In 1952, Bancroft’s performance would have been six years before “Two for the Seesaw” on Broadway, which is where her fire and talent and sexuality first hit most of us between the eyes; would have been seven years before “The Miracle Worker” on Broadway, which deepened and strengthened the foregoing; ten years before the movie of “The Miracle Worker”; and 15 years before the film that forever more would imprint her upon the world as Mrs. Robinson, sneering seducer of a kid who will fumble his way out of bed with her and into bed with her daughter.

But before “The Graduate” – three years before “The Graduate” – there was a movie that those six of us left on earth who saw this one, too, will surely never forget. I first saw it that summer of ’64 in London – at a screening also attended, as it happens, by Eli Walach and Anne Jackson, which complicates things for people who say “Anne Jackson” when they mean “Anne Bancroft,” or “Anne Bancroft” when they mean “Anne Jackson.”

“The Pumpkin Eater,” script by Harold Pinter from the novel by Penelope Mortimer, direction by Jack Clayton – is set mostly in London, and it is in fact smack in the middle of Harrods department store in the middle of London that Jo Armitage (Bancroft), simply gorgeous in a big side-of-the-head picture hat, has a full-blown nervous breakdown because her husband Jake (Peter Finch, the one and only) is carrying on with the reckless, nerveless young Philpott (Maggie Smith, the other and only) while she, Jo, gives tender loving birth to child after child after child.

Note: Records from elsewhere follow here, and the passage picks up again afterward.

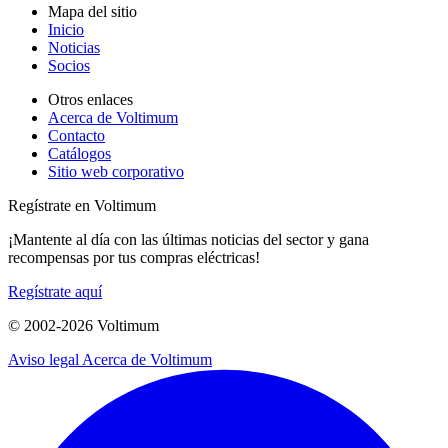
Mapa del sitio
Inicio
Noticias
Socios
Otros enlaces
Acerca de Voltimum
Contacto
Catálogos
Sitio web corporativo
Regístrate en Voltimum
¡Mantente al día con las últimas noticias del sector y gana
recompensas por tus compras eléctricas!
Regístrate aquí
© 2002-
2026
Voltimum
Aviso legal
Acerca de Voltimum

The moment in Harrods is almost topped by Bancroft’s throwing a cup of coffee or tea or soup or something all over the obnoxious businessman (James Mason) who’s trying to move in on Peter Finch’s lost ground. If you need one more big talent, it’s Sir Cedrick Hardwicke as Bancroft’s father.

In 1994 she was nominated for an Emmy for her TV performance as the 99-year-old heroine of Allan Gurganus’s “Oldest Living Confederate Widow Tells All.” Gurganus was on the set daily in a small part. “She was fantastic, totally professional,” he says. ”With the energy of a 26-year-old” – though she was then 63. “Everybody, even the extras, felt easy talking with her. She bought tremendous stature to the role, and obviously had read all 800 pages of the book.”

Each of us has our own Anne Bancroft. The Pumpkin Eater’s was mine and will remain mine. William Gibson, who wrote “Two for the Seesaw” and “The Miracle Worker” and “The Seesaw Log,” that 1959 memoir about, among other things, how Broadway newcomer Bancroft held her own against the royal aloofness of Henry Fonda, probably has two or three Bancrofts in his head, or more.

Anna Louisa Maria Italiano was born in the Bronx on September 17, 1931. She died on June 6, 2005, in Mt. Sinai Hospital, New York City. Mel Brooks has lost a star, and so have we.